His hair was cropped short and fine and he didn't appear the least bit alarmed by my gun or by me. I could hear the eerie whispering again, soft and fast with urgency, it made my stomach coil into itself and I remembered where I was standing and felt my hands shake as I become frightened once again.
“Send Frankie immediately." He said into the phone and hung up before he pocketed it, saying nothing as he narrowed his gaze at me.
“Who the hell are you?" I asked and made a show of waving the gun at him.
He narrowed his eyes at me as he raised his hands, there was a pause as he scrutinized me.
“Run away." He said. His voice calm and ominous.
“What?”
“Run away and don't come back until we've gone. You don't want to be here right now, run while you still have time.”
My Father was dead on the floor and a stranger was parading around his house unaffected by his death or the horrifying circumstances it had occurred by. I placed my hand on the trigger and put on a determined face.“I asked you a question. Tell me who the hell you are and what you’re doing in my Father's house!”
His face remained for the most part, impassive, but there was something close to a grimace on it now, “I'm not the kind of man who answers questions.”
“Well you are today when I'm the one holding your life in my hands, now speak up!”
Something shifted on the terrace floor again and my knees started feeling weak.
“You’re not going to like what's coming." The man looked at me with a piercing gaze,“He's not here yet. You can still get away.”
Heavy footsteps started descending the stair case, the Irish man raised his eyebrows at me.
I wanted to hurl, I wanted to curl up in a ball and cry and for a split second I looked around at the big window and considering jumping down from it to escape but my eyes fell on my Father's miserable dead form again and I realized I couldn't run away to save my behind while strangers prodded his body and studied him like a lab rat. I was staying where I damn was.
“Calum?" Someone called out in an amused voice, an American accent this time, male and heavy. "Have you found the girl? I bet she's hiding in one of the washrooms, balling her eyes out. Maybe I'll take a look around for her, she might need some company.”
The footsteps moved about the hall for a bit, “Are you downstairs man? If you are, put on the kettle I'd like some coffee before the authorities arrive.”
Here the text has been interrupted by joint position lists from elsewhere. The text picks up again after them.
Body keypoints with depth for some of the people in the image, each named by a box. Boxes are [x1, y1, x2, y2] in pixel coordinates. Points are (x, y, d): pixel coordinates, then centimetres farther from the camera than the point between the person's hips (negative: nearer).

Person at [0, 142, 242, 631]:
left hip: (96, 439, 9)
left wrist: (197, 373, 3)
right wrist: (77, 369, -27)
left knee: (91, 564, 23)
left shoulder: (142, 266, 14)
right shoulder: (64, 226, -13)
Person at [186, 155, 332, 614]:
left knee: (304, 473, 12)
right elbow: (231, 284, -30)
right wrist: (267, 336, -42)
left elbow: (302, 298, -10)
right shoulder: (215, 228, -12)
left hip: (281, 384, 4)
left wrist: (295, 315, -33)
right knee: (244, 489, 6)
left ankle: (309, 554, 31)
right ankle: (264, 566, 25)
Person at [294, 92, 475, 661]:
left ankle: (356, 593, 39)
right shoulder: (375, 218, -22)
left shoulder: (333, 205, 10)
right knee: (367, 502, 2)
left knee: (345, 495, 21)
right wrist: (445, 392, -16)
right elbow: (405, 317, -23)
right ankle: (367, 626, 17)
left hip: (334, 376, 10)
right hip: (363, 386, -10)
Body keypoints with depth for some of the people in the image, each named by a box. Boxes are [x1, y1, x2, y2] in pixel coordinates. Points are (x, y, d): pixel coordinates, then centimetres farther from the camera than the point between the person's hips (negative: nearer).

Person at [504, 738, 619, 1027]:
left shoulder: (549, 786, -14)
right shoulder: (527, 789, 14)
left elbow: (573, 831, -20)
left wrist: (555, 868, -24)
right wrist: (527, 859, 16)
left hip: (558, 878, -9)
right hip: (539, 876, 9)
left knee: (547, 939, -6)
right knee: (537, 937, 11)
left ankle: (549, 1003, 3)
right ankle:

The man was looking at me, we silently stared at each other before he sighed, and folded his arms,“In here.”
I spun around, just in time to see the door open.
“So this is where the two of you have been hiding out.”
I was greeted with a malicious grin, as a large bulky man entered the room. Big Bobby was tall like Calum but was twice in width and was wearing a zipped up brown jacket. I held up the rifle at him and he raised his arms,“Easy does it darling. I don't want to hurt you. Me and my friend here are just scientists, we've come such a long way to meet your daddy. It's such a shame we couldn't get here before the angel of death.”
They looked nothing like scientists. I placed my hand on the trigger and the large man laughed,“Now you're just being difficult. You won't like it when I'm being difficult darling.”
He advanced further and I took an involuntary step back, it was then that I heard the click of another gun, “Put the rifle away." Said Calum, I felt the muzzle of the gun come in contact with my head.
My heart sank as Big Bobby laughed harder and snatched the rifle out of my hand, making his way to fathers bed and seating himself,“This is a nice piece you know. Now, tell us about you." But then his phone started buzzing, he grinned at me,“I have to take this, it'll only be a minute.”